So many people first got their glimpse of exotic animals thanks to Jack Hanna. He’s been an icon for generations of animal lovers and one of the most recognizable animal experts in the United States.
The director of the Columbus Zoo for over a decade, he became a staple of late-night talk shows, introducing his animal friends to Johnny Carson and David Letterman:
Unfortunately, Hanna’s family has announced some sad news about “Jungle Jack”: he has been diagnosed with demential, believed to be Alzheimer’s disease.
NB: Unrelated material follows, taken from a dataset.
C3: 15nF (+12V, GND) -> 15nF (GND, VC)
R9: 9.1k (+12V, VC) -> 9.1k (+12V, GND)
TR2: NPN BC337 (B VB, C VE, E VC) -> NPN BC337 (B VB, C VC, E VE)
“His condition has progressed much faster in the last few months than any of us could have anticipated,” Hanna’s family—his wife of 53 years Suzi and his three daughters—said in a letter announcing the news.
The unfortunate diagnosis means that Hanna, 74, will be retiring from his famous public appearances.
“Sadly, Dad is no longer able to participate in public life as he used to, where people all over the world watched, learned and laughed alongside him.”
Hanna rose to prominence as an animal celebrity as the director of the Columbus Zoo from 1978 to 1992, during which time he greatly improved the zoo’s quality and national recognition.
“When I first started at the Columbus Zoo, attendance was low and the animal habitats were outdated,” Hanna wrote on his website.
“My top priority was to increase attendance by offering educational and entertaining events.”
Under Hanna’s direction, animals were moved from cages to habitat environments.
He also became the face of the zoo, starring in a local TV program called “Hanna’s Ark” and began appearing on shows like Good Morning America and David Letterman.
His media appearances helped bring national attention to the zoo, and attendance rose 400% annually.
Hanna’s tenure as director ended in 1992 when his fame meant he could no longer manage day-to-day operations, but he retained the role of Director Emeritus and continued to be involved with the zoo.
Hanna is also known for his own syndicated TV shows, including Jack Hanna’s Animal Adventures and Jack Hanna’s Into the Wild.
As one of the best-known conservationists, Hanna didn’t just bring attention to himself and the zoo, but “[brought] unparalleled level of awareness to the importance of global conservation given the unrelenting pressures on the natural environment,” his family wrote.
For Hanna’s many fans around the world, this sadly means we won’t see him on our TVs like we used to. But Hanna is battling dementia in good spirits, with his family by his side and sense of humor intact.
“While Dad’s health has deteriorated quickly, we can assure you that his great sense of humor continues to shine through,” his family wrote.
“And yes – he still wears his khakis at home.”
Our thoughts and prayers are with Jack Hanna and his family. We hope he will continue to fight this disease and have many good years ahead.